La vittoria come miglior attore è andata all’inglese di origine persiana Omid Djalili per Infidel di Josh Appignanesi, acida commedia sulla crisi di un tranquillo musulmano che scopre di essere stato adottato e che i suoi veri genitori sono ebrei. «Ho letto Un gelido inverno , da cui ho tratto il film, tutto d’un fiato - aveva raccontato la regista di Winter’s Bone Debra Granik, il cui film aveva già avuto critiche positive al Sundance e a Berlino -. Mi è sembrato un grande racconto vecchio stile».

D’accordo sulla scelta della giuria anche il direttore del Tff Gianni Amelio: «È un film perfetto dove tutti gli elementi, dalla storia all’ambientazione agli attori, sono miracolosamente omogenei ed emozionanti». Un direttore soddisfatto di questa 28ª edizione, che ha avuto più di 17 mila spettatori e un aumento del 15% degli incassi rispetto all’anno scorso: «I film erano tutti di buon livello, e sapere che in certi casi la giuria ha dovuto sacrificare a malincuore qualcuno, è la massima soddisfazione per chi riveste questo ruolo come me. Se sarò qui anche l’anno prossimo? Vogliamo allora pensare già al sesto o alla crisi del settimo anno? - provoca Amelio -. Voglio dire che la mia disponibilità c’è tutta. Amo Torino, qui ho fatto il mio film migliore e il Festival è un modo di diventare torinese, ci vivo ormai quattro mesi all’anno».

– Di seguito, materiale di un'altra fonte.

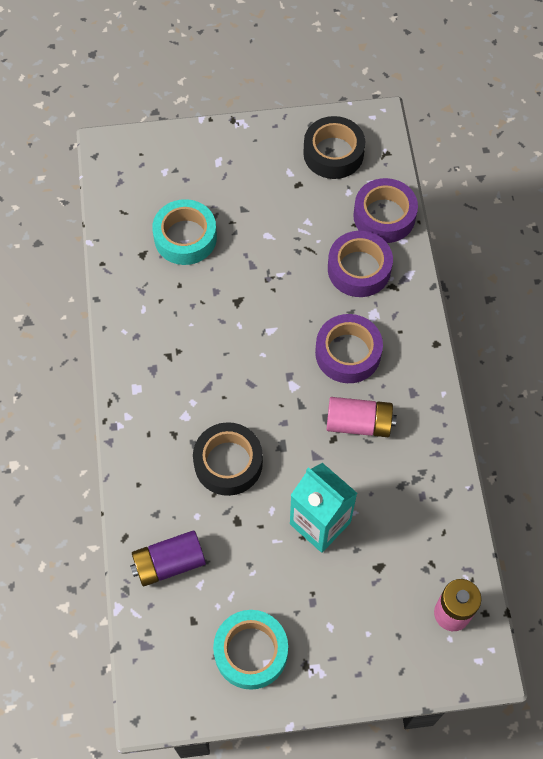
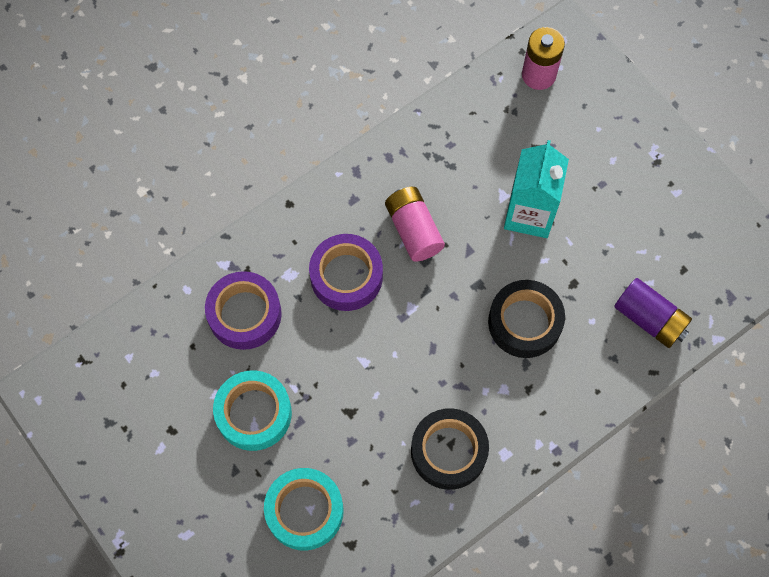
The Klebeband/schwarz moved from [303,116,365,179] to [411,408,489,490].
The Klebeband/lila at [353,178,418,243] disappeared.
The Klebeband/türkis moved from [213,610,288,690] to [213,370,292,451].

Il premio speciale della Giuria se lo sono spartito il coraggioso film canadese Les signes vitaux di Sophie Deraspe su una giovane donna con un grave menomazione agli arti che assiste malati terminali e Las Marimbas del Infierno di Julio Hernàndez Cordòn, ambientato in Guatemala, sull’originale sodalizio tra un suonatore di marimba disoccupato e un ex metallaro satanista. Film, quest’ultimo, che si è aggiudicato anche il premio Cipputi per la migliore opera sul mondo del lavoro: «Cordòn documenta l’ostinazione e la capacità di adattamento.

Un paradigma, insomma, di quello che la trasformazione del lavoro sta provocando in molte professioni». Per Italiana.Doc altro ex aequo per il premio speciale della Giuria tra Il Popolo che manca di Andrea Fenoglio e Diego Mo metti e Les Champs Brûlants di Stefano Canapa e Catherine Libert. Il Popolo che manca , in particolare, è un affresco che intreccia le testimonianze di contadini e montanari delle valli cuneesi raccolte da Nuto Revelli con quelle dei loro discendenti.

E per il primo anno il Torino Film Festival aveva dato la possibilità al pubblico di votare il proprio preferito: non combacia con la scelta della giuria ufficiale, ma premia il cinema italiano: è Henry , il noir sul mondo dell’eroina di Alessandro Piva, con una Carolina Crescentini ipnotica più che mai.